Having a formal integrated and proactive approach to risk assessment and management is critical for value creation and driving business growth in today’s emerging environment.
When evaluating the different strategic alternatives, it is imperative that boards and their management clearly understand the different risks that pose enormous threat to strategy execution.
Enterprise risk management (ERM) should become a priority if the business is to succeed. Risk should be ingrained deeply into the DNA of the organization and become an everyday conversation.
Unfortunately, in many organizations, risk management is seen as a non-value adding activity. Risk is it is seen as a box-ticking compliance activity.
As long as the organization ticks all the boxes of the regulatory requirements, the board and its management are happy.
Effective risk management is not about box-ticking. Instead it is about exploiting opportunities and preserving value created by the business.
To successfully evaluate strategic alternatives, execute strategy and drive business performance, boards must clearly and fully understand the language of enterprise risk management.
Developing, deploying and maintaining a practical, holistic risk management approach can help them lead through immediate, long–term, and evolving risks and succeed in the new business environment.
In order to enhance effective risk oversight, company boards must:
Align risk management with strategy planning and execution: Risk management is not a box-ticking or transactional activity only.

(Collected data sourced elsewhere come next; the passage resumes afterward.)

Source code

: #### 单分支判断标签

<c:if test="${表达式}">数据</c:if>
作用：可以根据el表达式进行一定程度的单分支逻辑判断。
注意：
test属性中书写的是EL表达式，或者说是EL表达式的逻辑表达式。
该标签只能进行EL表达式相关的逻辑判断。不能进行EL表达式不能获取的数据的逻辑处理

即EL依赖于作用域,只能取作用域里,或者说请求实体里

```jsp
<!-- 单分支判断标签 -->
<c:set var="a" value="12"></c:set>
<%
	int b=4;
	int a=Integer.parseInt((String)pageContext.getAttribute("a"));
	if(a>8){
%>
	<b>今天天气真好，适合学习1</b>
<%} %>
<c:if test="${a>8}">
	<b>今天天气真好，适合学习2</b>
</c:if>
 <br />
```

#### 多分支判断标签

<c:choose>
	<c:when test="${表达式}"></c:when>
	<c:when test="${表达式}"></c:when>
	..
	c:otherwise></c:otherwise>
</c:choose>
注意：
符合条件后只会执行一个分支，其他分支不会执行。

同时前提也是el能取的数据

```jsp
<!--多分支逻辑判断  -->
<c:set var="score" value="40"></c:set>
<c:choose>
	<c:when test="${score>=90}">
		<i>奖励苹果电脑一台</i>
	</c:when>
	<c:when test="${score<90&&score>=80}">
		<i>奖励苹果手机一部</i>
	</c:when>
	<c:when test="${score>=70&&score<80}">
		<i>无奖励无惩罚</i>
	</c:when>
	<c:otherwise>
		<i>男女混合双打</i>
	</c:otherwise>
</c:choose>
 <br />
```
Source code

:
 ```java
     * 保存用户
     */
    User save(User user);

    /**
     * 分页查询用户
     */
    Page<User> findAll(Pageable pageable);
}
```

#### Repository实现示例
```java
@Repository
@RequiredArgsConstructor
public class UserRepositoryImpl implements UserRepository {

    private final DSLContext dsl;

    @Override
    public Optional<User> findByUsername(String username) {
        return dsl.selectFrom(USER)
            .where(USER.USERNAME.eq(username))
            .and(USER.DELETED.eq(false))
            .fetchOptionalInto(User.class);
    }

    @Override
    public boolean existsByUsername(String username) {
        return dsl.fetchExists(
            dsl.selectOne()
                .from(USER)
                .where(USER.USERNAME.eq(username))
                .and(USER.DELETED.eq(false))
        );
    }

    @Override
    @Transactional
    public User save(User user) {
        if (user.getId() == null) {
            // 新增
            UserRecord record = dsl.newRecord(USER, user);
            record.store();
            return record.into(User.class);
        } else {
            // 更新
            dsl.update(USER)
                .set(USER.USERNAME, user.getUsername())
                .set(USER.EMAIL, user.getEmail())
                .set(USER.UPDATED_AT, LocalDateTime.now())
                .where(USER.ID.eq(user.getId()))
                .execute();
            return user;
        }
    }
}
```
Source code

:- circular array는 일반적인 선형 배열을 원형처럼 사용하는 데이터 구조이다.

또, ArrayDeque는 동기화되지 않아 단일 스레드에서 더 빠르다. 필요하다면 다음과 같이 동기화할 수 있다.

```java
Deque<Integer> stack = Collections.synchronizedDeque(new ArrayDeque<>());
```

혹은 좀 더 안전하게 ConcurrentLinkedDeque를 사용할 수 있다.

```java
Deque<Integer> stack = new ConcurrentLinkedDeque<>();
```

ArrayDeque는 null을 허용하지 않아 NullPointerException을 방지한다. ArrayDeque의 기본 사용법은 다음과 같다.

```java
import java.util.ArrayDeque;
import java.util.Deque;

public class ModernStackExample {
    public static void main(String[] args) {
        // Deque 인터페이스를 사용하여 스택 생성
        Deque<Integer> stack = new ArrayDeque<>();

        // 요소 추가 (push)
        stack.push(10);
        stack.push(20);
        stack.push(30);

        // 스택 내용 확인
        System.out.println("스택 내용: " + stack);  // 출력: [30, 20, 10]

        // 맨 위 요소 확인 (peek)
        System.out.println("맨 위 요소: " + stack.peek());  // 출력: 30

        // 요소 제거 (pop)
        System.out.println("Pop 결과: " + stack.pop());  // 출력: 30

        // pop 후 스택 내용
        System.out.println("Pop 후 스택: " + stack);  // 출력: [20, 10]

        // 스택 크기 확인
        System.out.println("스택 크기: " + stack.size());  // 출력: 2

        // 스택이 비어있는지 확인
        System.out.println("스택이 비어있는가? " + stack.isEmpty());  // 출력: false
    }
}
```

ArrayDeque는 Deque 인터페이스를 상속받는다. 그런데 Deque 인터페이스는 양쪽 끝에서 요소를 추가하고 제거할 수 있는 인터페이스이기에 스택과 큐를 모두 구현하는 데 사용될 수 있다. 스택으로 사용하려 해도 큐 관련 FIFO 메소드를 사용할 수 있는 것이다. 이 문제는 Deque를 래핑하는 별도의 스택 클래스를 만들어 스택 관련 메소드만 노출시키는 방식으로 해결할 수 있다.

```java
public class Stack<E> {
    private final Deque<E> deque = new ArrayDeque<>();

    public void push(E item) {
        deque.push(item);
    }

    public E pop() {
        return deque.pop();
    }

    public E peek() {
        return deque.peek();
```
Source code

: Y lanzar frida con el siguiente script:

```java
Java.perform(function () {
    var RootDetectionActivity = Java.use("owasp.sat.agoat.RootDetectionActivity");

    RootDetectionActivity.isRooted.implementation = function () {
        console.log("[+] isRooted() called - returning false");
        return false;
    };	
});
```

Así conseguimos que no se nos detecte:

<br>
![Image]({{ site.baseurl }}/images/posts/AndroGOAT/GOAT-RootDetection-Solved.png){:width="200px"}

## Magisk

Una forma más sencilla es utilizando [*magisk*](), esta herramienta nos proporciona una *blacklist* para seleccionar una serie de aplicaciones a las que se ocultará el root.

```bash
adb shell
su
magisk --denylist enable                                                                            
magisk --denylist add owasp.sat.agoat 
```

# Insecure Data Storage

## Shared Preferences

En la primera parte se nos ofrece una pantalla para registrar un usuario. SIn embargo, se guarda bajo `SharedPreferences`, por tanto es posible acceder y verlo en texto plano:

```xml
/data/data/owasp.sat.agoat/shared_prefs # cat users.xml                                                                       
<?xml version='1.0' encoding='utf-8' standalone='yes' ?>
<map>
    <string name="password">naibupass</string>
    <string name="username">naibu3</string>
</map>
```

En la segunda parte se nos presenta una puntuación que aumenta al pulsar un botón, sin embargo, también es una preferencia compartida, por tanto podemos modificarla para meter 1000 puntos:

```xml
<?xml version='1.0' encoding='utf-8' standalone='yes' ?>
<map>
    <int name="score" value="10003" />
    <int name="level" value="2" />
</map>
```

When boards set the tone for risk conversations during strategy setting and execution, they are able to challenge various assumptions through scenario modelling and this helps determine whether the organization has the right strategies and capabilities to execute.
Challenging also helps determine how the company’s cost structure, market share, growth, and product and service offering fairs against competitors.
It also helps the boards determine the organization’s ability to absorb shocks and to what extent.
When having these risk conversations, it is important that the board has them with people who are very knowledgeable about the various risks facing the organization and this also involves getting independent input to challenge the management’s risk management approach and assumptions.
Clearly identify and define information needs: In order to gain clear clarity on strategy and the risks inherent in the strategy, boards must refrain from acting on intuition alone.
They must invest time in identifying and defining enterprise risk information needs.
To avoid collecting, analyzing and acting on wrong information, boards must work with their management to identify the real KPIs and KRIs of the company, identify and evaluate the real value drivers of the business.
This means getting behind the financials to understand the true value drivers and how the organization is performing against them.
The Balanced Scorecard method can be used by the organization to identify the right risks and monitor risks in the context of the changing company risk profile.
Ensure that there is right risk level of expertise within the board: It is important to note that managing risk is not a “one-man” activity but rather a team activity that requires pooling of minds, skills and expertise.
Although the board is accountable for risk oversight, it must also determine how it engages with specific risk owners and management on certain key risk areas.
In order to achieve effective risk oversight, the board must ensure separation of risk processes and risk context as these require quite a number of different skill sets.
Risk processes deal with the organization’s structure for managing risks and developing a holistic view of risks.
On the other hand, risk content relates to risk ownership, evaluating and monitoring the quality of risk mitigation actions and re-aligning strategy to the organization’s risk profile.
Having experts on board with different risk skillsets helps a lot in achieving risk oversight so long these people work together and reach an agreement on important enterprise risks.